I am beginning to embrace my identity as a grumpy old fart (GOF). That’s someone who might use the sentence, “I don’t know what the world is coming to,” or “Kids today are spoilt rotten and just need to get a grip on reality.”
It came as a surprise to me. At birth I was assigned the personality type, “easy-going” and the social descriptor, “progressive liberal,” but apparently in error. Yes, I’m coming out as “gender critical”. I claim this as my fundamental human right. I’m a GOF and proud!
From the consultation document:- “Clinicians should remember that the choice of descriptor may be a highly sensitive issue for their patients, and that misuse of language, and particularly deliberate misuse of language associated with the sex assigned at birth (misgendering), may cause profound offence.”
Let ’em be offended. It’s perhaps the first step on the road to realising you have a mental health problem you need to fix. But the writers of this have it too. They’ve all been radicalized. It’s not “misuse of language” to call a male a male and a female a female. What, actually, IS “misuse of language”? Incorrect grammar?
Well, this is an example, when the RCOG uses the phrase, “the sex assigned at birth”, as though the midwife (sorry, “birth worker”) tossed a coin. How is it “misgendering” if we have no idea which of the increasingly complex array of made-up genders a person will decide they want to adopt later in life in contradiction of their actual sex? It’s not like they’ve been mis-careered. “Congratulations, it’s an architect!”

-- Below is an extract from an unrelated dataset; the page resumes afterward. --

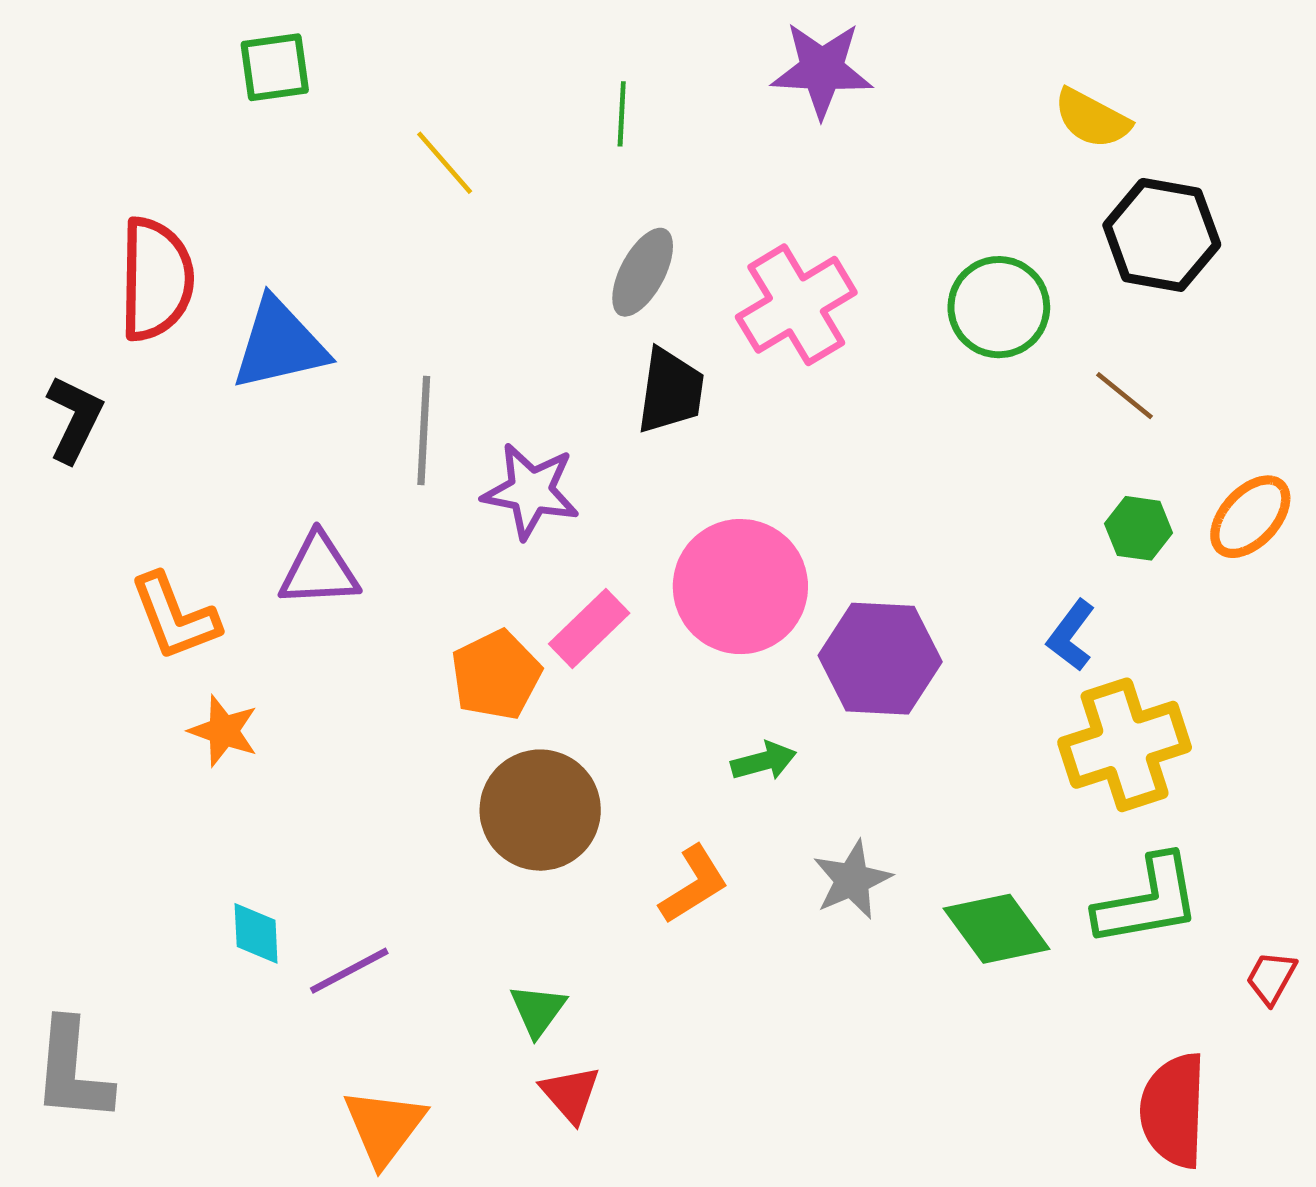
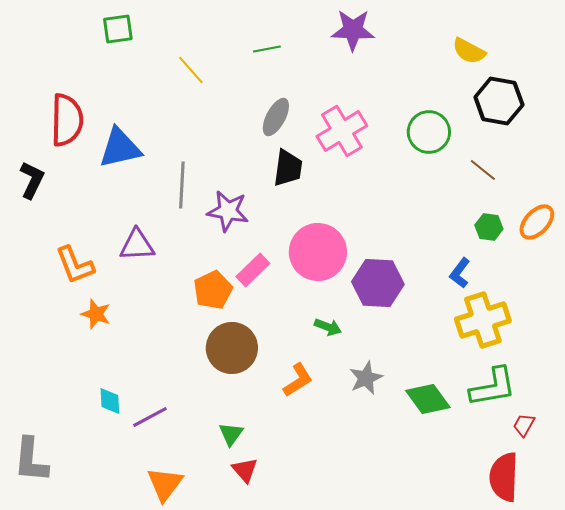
green line: (622, 114) -> (267, 49), turned 76
green arrow: (764, 761) -> (328, 327), turned 36
red trapezoid: (1271, 978) -> (524, 425), moved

Why are so many of us bending over backwards to avoid causing “profound offence” (self-reported)? Offence, or offendedness, we should remind people, is a personal choice (at least of anyone who has adequate control of their emotions). It’s as simple as that. If you take offence at words people use, you’re not mature enough.
We can even choose how to respond emotionally to someone who is deliberately offending us, but these days too many people are looking for it, desperate to feel offended by something someone said or did.
Hence, because of these offence-seekers with an inflated sense of entitlement and undeveloped emotional self-control, we can inadvertently “offend” people by anything we say or do, from holding a door open for them to using a particular word, a vibration we made in the air with our vocal cords.
And then they get together in their angry mobs and whip each other up into a frenzy of pseudo-social-justice, in the name of which they threaten people and wreck their livelihoods. Actual offences, criminal offences. Deliberate harm to others on the grounds that they disagree with them. It’s a fucking disgrace.
But to see that swathes of the professional world are being brainwashed with gender idiocy is really quite alarming. It’s actually hard to believe what’s happening – it’s like an alternative reality. As we GOFs say, “The world’s gone mad.”